Auto industry’s use of lithium-ion batteries to grow seven-fold by 2025
Cecilia Jamasmie | a day ago |
The use of lithium-ion batteries by automakers is expected grow seven-fold by 2025, helped mainly by their dropping costs as well as by subsidies and incentives in many countries, particularly in China, to encourage sales of electric vehicles (EVs).
According to Will Adams, Metal Bulletin’s Head of Research for the battery materials, base metals and precious metals markets, demand for lithium-ion batteries will soar to 650 GWh by 2025, from only 70 GWh last year.
The need to store electricity, generated by renewable energy sources such as wind and solar, will also help demand to grow, he said on a report published Monday.
Battery pack costs have fallen to around $200/kWh this year, from around $1 000/kWh in 2010, and may reach a battery cell cost of $100/kWh this year, with its battery pack costs expected to reach that level in 2020.
The $100/kWh price tag for a battery pack is thought to be the tipping point where EV and internal combustion engine vehicles (ICE) costs are similar.
The Metal Bulletin expects many consumers to see EVs as a must-have status symbol well before prices converge and warns that raw material supply may not be able to respond in time.
As it normally takes about seven to ten years to bring a new greenfield mine on line, the need for current production to double, triple or quadruple over that kind of timetable is a tall ask, the report says.
“Given the enormous task ahead, we expect partnerships will have to form to match the right type of supply to the particular demand,” Adams says.
Battery raw material prices, however, will have to stay high enough to spur the massive investment needed to bring new supply on line in a timely manner.

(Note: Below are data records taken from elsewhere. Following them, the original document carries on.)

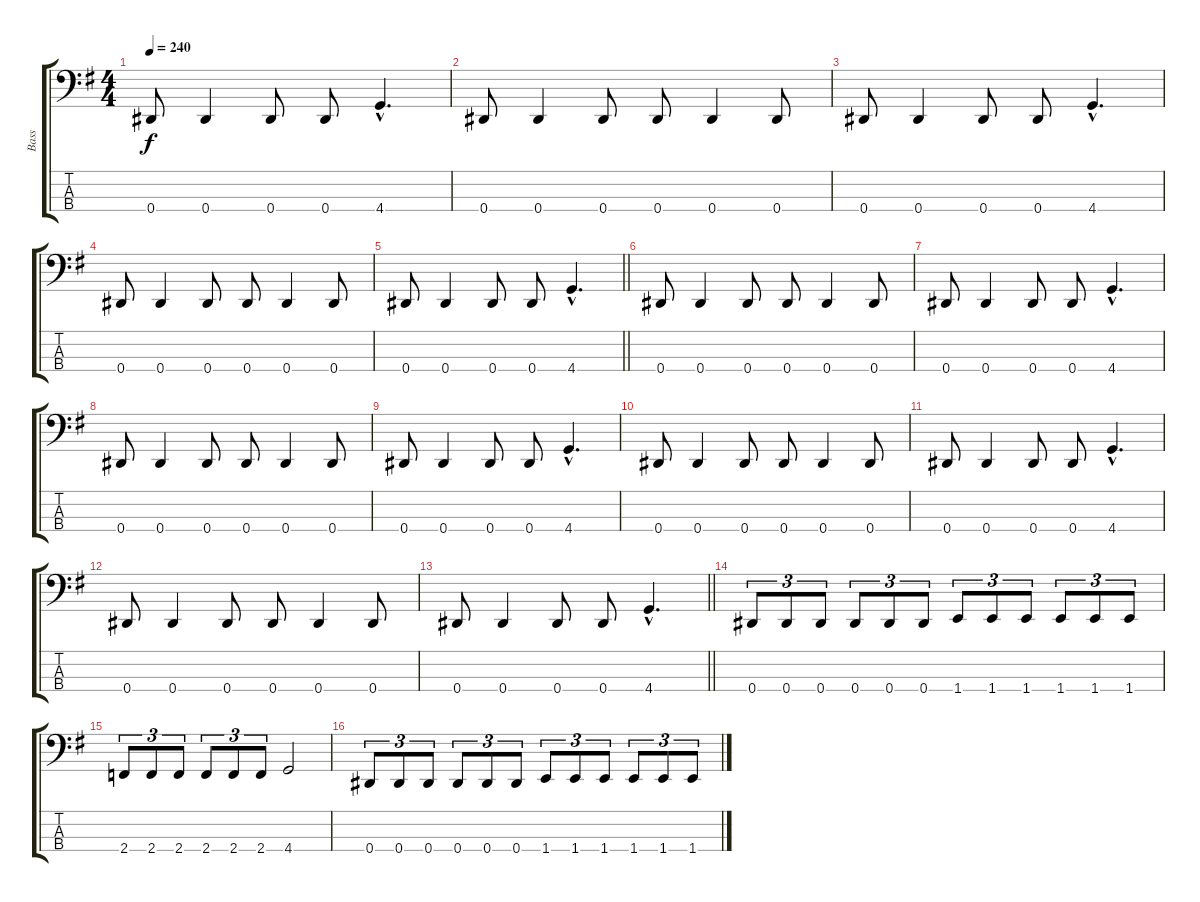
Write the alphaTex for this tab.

\track ("Bass" "Bass") {instrument electricbasspick}
\staff {score tabs}
\tuning (Gb2 Db2 Ab1 Eb1) {hide}
\ts (4 4)
\tempo 240
\clef f4
\ks eminor
0.4.8{dy f} 0.4.4 0.4.8 0.4.8 4.4{hac}.4{d} |
0.4.8 0.4.4 0.4.8 0.4.8 0.4.4 0.4.8 |
0.4.8 0.4.4 0.4.8 0.4.8 4.4{hac}.4{d} |
0.4.8 0.4.4 0.4.8 0.4.8 0.4.4 0.4.8 |
\barLineRight lightlight
0.4.8 0.4.4 0.4.8 0.4.8 4.4{hac}.4{d} |
0.4.8 0.4.4 0.4.8 0.4.8 0.4.4 0.4.8 |
0.4.8 0.4.4 0.4.8 0.4.8 4.4{hac}.4{d} |
0.4.8 0.4.4 0.4.8 0.4.8 0.4.4 0.4.8 |
0.4.8 0.4.4 0.4.8 0.4.8 4.4{hac}.4{d} |
0.4.8 0.4.4 0.4.8 0.4.8 0.4.4 0.4.8 |
0.4.8 0.4.4 0.4.8 0.4.8 4.4{hac}.4{d} |
0.4.8 0.4.4 0.4.8 0.4.8 0.4.4 0.4.8 |
\barLineRight lightlight
0.4.8 0.4.4 0.4.8 0.4.8 4.4{hac}.4{d} |
0.4.8{tu (3 2)} 0.4.8{tu (3 2)} 0.4.8{tu (3 2)} 0.4.8{tu (3 2)} 0.4.8{tu (3 2)} 0.4.8{tu (3 2)} 1.4.8{tu (3 2)} 1.4.8{tu (3 2)} 1.4.8{tu (3 2)} 1.4.8{tu (3 2)} 1.4.8{tu (3 2)} 1.4.8{tu (3 2)} |
2.4.8{tu (3 2)} 2.4.8{tu (3 2)} 2.4.8{tu (3 2)} 2.4.8{tu (3 2)} 2.4.8{tu (3 2)} 2.4.8{tu (3 2)} 4.4.2 |
0.4.8{tu (3 2)} 0.4.8{tu (3 2)} 0.4.8{tu (3 2)} 0.4.8{tu (3 2)} 0.4.8{tu (3 2)} 0.4.8{tu (3 2)} 1.4.8{tu (3 2)} 1.4.8{tu (3 2)} 1.4.8{tu (3 2)} 1.4.8{tu (3 2)} 1.4.8{tu (3 2)} 1.4.8{tu (3 2)}
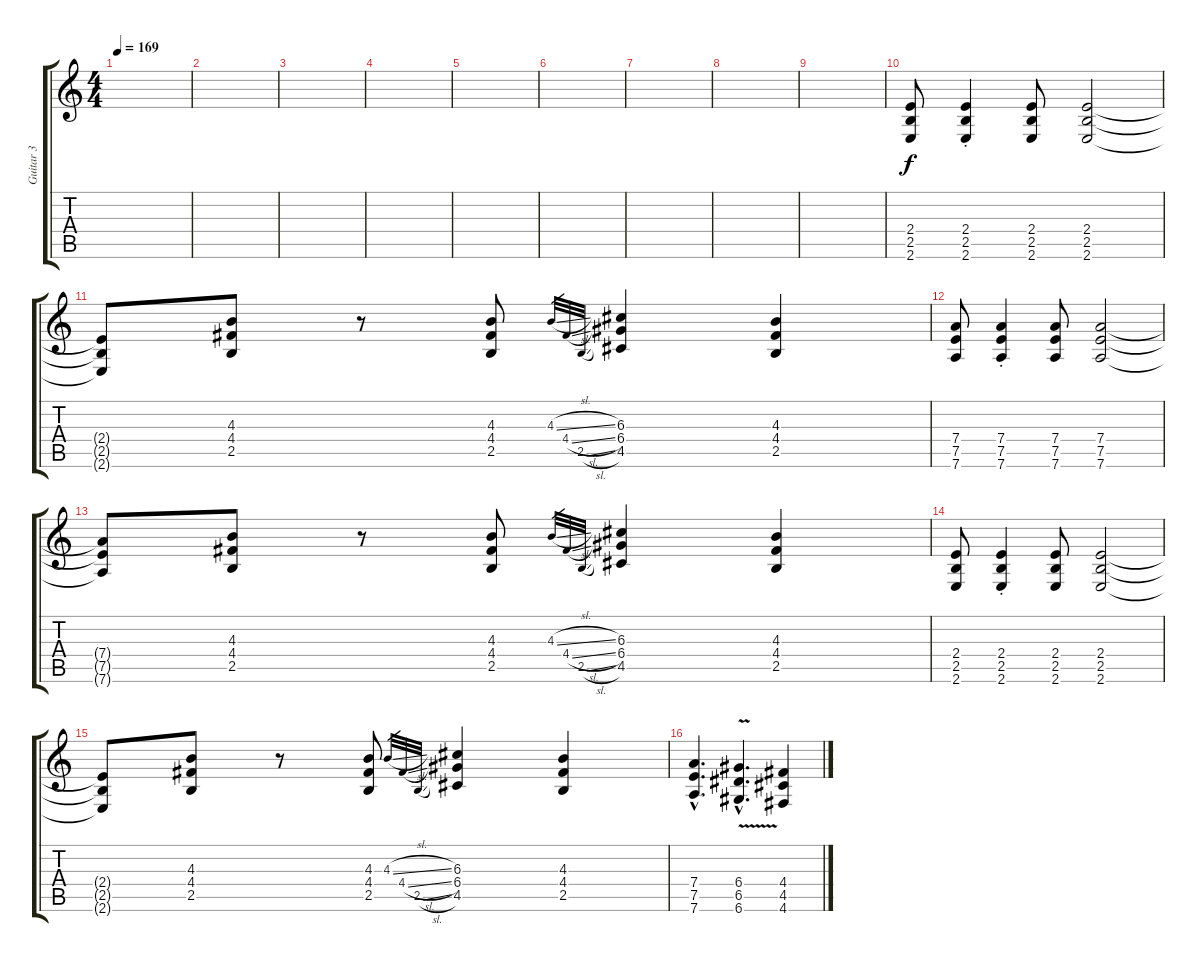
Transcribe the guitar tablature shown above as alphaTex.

\track ("Guitar 3" "Guitar 3") {instrument overdrivenguitar}
\staff {score tabs}
\tuning (E4 B3 G3 D3 A2 D2) {hide}
\ts (4 4)
\tempo 169
\clef g2
\ks c
|
|
|
|
|
|
|
|
|
(2.4 2.5 2.6).8 (2.4{st} 2.5{st} 2.6{st}).4 (2.4 2.5 2.6).8 (2.4 2.5 2.6).2 |
(2.4{t} 2.5{t} 2.6{t}).8 (4.3 4.4 2.5).8 r.8 (4.3 4.4 2.5).8 4.3{sl}.32{gr} 4.4{sl}.32{gr} 2.5{sl}.32{gr} (6.3 6.4 4.5).4 (4.3 4.4 2.5).4 |
(7.4 7.5 7.6).8 (7.4{st} 7.5{st} 7.6{st}).4 (7.4 7.5 7.6).8 (7.4 7.5 7.6).2 |
(7.4{t} 7.5{t} 7.6{t}).8 (4.3 4.4 2.5).8 r.8 (4.3 4.4 2.5).8 4.3{sl}.32{gr} 4.4{sl}.32{gr} 2.5{sl}.32{gr} (6.3 6.4 4.5).4 (4.3 4.4 2.5).4 |
(2.4 2.5 2.6).8 (2.4{st} 2.5{st} 2.6{st}).4 (2.4 2.5 2.6).8 (2.4 2.5 2.6).2 |
(2.4{t} 2.5{t} 2.6{t}).8 (4.3 4.4 2.5).8 r.8 (4.3 4.4 2.5).8 4.3{sl}.32{gr} 4.4{sl}.32{gr} 2.5{sl}.32{gr} (6.3 6.4 4.5).4 (4.3 4.4 2.5).4 |
(7.4{hac} 7.5{hac} 7.6{hac}).4{d} (6.4{v hac} 6.5{v hac} 6.6{v hac}).4{d} (4.4 4.5 4.6).4
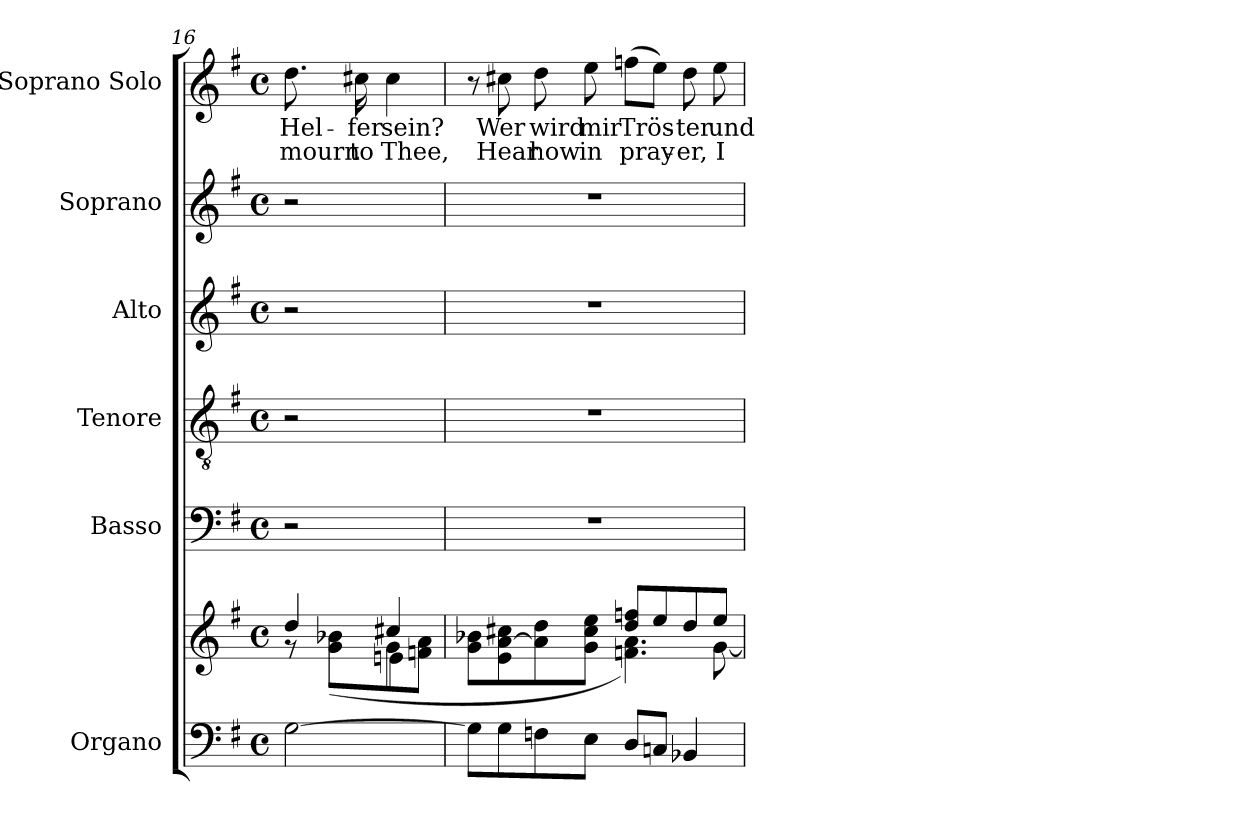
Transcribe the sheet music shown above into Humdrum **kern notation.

**kern	**kern	**kern	**kern	**kern	**kern	**kern	**text	**text
*part6	*part6	*part5	*part4	*part3	*part2	*part1	*part1	*part1
*staff7	*staff6	*staff5	*staff4	*staff3	*staff2	*staff1	*staff1	*staff1
*I"Organo	*	*I"Basso	*I"Tenore	*I"Alto	*I"Soprano	*I"Soprano Solo	*	*
!!LO:LB:g=z
*clefF4	*clefG2	*clefF4	*clefGv2	*clefG2	*clefG2	*clefG2	*	*
*k[f#]	*k[f#]	*k[f#]	*k[f#]	*k[f#]	*k[f#]	*k[f#]	*	*
*M4/4	*M4/4	*M4/4	*M4/4	*M4/4	*M4/4	*M4/4	*	*
*met(c)	*met(c)	*met(c)	*met(c)	*met(c)	*met(c)	*met(c)	*	*
=16X1	=16X1	=16X1	=16X1	=16X1	=16X1	=16X1	=16X1	=16X1
*	*^	*	*	*	*	*	*	*
*	*	*^	*	*	*	*	*	*	*
[2G\	4dd/	8r	4ryy	2r	2r	2r	2r	8.dd\	Hel-	mourn
.	.	(8g\ 8b-X\L	.	.	.	.	.	.	.	.
.	.	.	.	.	.	.	.	16cc#X\	-fer	to
.	4cc#X/	8g\	4en\	.	.	.	.	4cc#\	sein?	Thee,
.	.	8fn\ 8a\J	.	.	.	.	.	.	.	.
*	*	*v	*v	*	*	*	*	*	*	*
=17	=17	=17	=17	=17	=17	=17	=17	=17	=17
8G\L]	2ryy	8g\ 8b-X\L	1r	1r	1r	1r	8r	.	.
8G\	.	8e\ [8a\ 8cc#X\	.	.	.	.	8cc#X\	Wer	Hear
8Fn\	.	8a\] 8dd\	.	.	.	.	8dd\	wird	how
8E\J	.	8g\ 8cc#\ 8ee\J	.	.	.	.	8ee\	mir	in
8D/L	8dd/ 8ffn/L	4.fn\ 4.a\)	.	.	.	.	(8ffn\L	-Trös-	pray-
8Cn/J	8ee/	.	.	.	.	.	8ee\J)	.	.
4BB-X/	8dd/	.	.	.	.	.	8dd\	-ter	-er,
.	8ee/J	[8g\	.	.	.	.	8ee\	und	I
*	*v	*v	*	*	*	*	*	*	*
=	=	=	=	=	=	=	=	=
*-	*-	*-	*-	*-	*-	*-	*-	*-
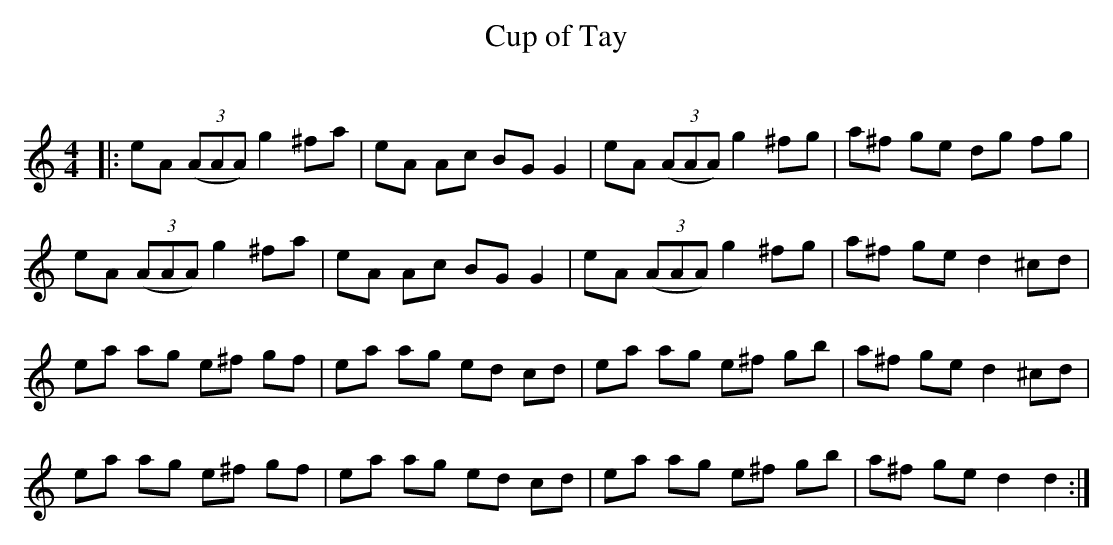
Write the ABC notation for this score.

X:1
T: Cup of Tay
C:
Q: 232
K:Am
M:4/4
L:1/8
|:eA ((3AAA) g2 ^fa|eA Ac BG G2|eA ((3AAA) g2 ^fg|a^f ge dg fg|
eA ((3AAA) g2 ^fa|eA Ac BG G2|eA ((3AAA) g2 ^fg|a^f ge d2 ^cd|
ea ag e^f gf|ea ag ed cd|ea ag e^f gb|a^f ge d2 ^cd|
ea ag e^f gf|ea ag ed cd|ea ag e^f gb|a^f ge d2 d2:|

Lithium and cobalt are currently seeing a supply response to the demand shock that came out of China late in 2015, which was triggered when Beijing’s thirteenth five-year plan targeted 5 million EVs on the road by 2020 (later revised to 2 million EVs). This sent battery and EV manufacturers scrambling to build additional capacity.
In lithium, several new projects are either popping out or getting close to begin production, while traditional suppliers — namely South America and Australia — are increasing output at a steady pace too.
As a result, the Metal Bulletin forecast a lithium surplus of around 7,000 tonnes in 2018 and around 29,000 tonnes in 2019.
It also expects and oversupply for cobalt, another key ingredient in the making of batteries that power EVs, of 4,000 tonnes this year and 9,000 tonnes in 2019.
The irony is that oversupply of lithium and cobalt will likely dent prices at a time when producers need funds to plan new production to be ready in seven or ten years’ time. The Metal Bulletin expects EVs to be cheaper than their ICE equivalents by then, causing an unprecedented demand for lithium-ion batteries.